We need to find $\frac{1}{k} f(\frac{\pi}{6})$.

$\frac{1}{k} = \frac{1}{2}$.

$f(\frac{\pi}{6}) = \frac{\tan((\pi/6)/2) - 1}{\sqrt{2 \tan((\pi/6)/2)}} = \frac{\tan(\pi/12) - 1}{\sqrt{2 \tan(\pi/12)}}$.
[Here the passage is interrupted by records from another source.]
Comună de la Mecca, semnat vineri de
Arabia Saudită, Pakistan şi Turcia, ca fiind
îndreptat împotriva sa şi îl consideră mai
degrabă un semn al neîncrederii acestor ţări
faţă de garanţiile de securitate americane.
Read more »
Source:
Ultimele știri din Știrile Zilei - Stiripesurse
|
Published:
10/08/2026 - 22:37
We calculate $\tan(\pi/12) = \tan(15^\circ) = \tan(45^\circ - 30^\circ) = \frac{\tan 45^\circ - \tan 30^\circ}{1 + \tan 45^\circ \tan 30^\circ} = \frac{1 - 1/\sqrt{3}}{1 + 1/\sqrt{3}} = \frac{\sqrt{3}-1}{\sqrt{3}+1}$.

$\tan(\pi/12) = \frac{(\sqrt{3}-1)^2}{(\sqrt{3}+1)(\sqrt{3}-1)} = \frac{3 - 2\sqrt{3} + 1}{3 - 1} = \frac{4 - 2\sqrt{3}}{2} = 2 - \sqrt{3}$.

Substitute $\tan(\pi/12) = 2 - \sqrt{3}$ into $f(\frac{\pi}{6})$:

$f(\frac{\pi}{6}) = \frac{(2 - \sqrt{3}) - 1}{\sqrt{2 (2 - \sqrt{3})}} = \frac{1 - \sqrt{3}}{\sqrt{4 - 2\sqrt{3}}}$.

We recognize the denominator $\sqrt{4 - 2\sqrt{3}} = \sqrt{(\sqrt{3})^2 - 2\sqrt{3} \cdot 1 + 1^2} = \sqrt{(\sqrt{3} - 1)^2} = |\sqrt{3} - 1|$.

Since $\sqrt{3} > 1$, $|\sqrt{3} - 1| = \sqrt{3} - 1$.

So, $f(\frac{\pi}{6}) = \frac{1 - \sqrt{3}}{\sqrt{3} - 1} = -1$.

Finally, we calculate $\frac{1}{k} f(\frac{\pi}{6}) = \frac{1}{2} \times (-1) = -\frac{1}{2}$.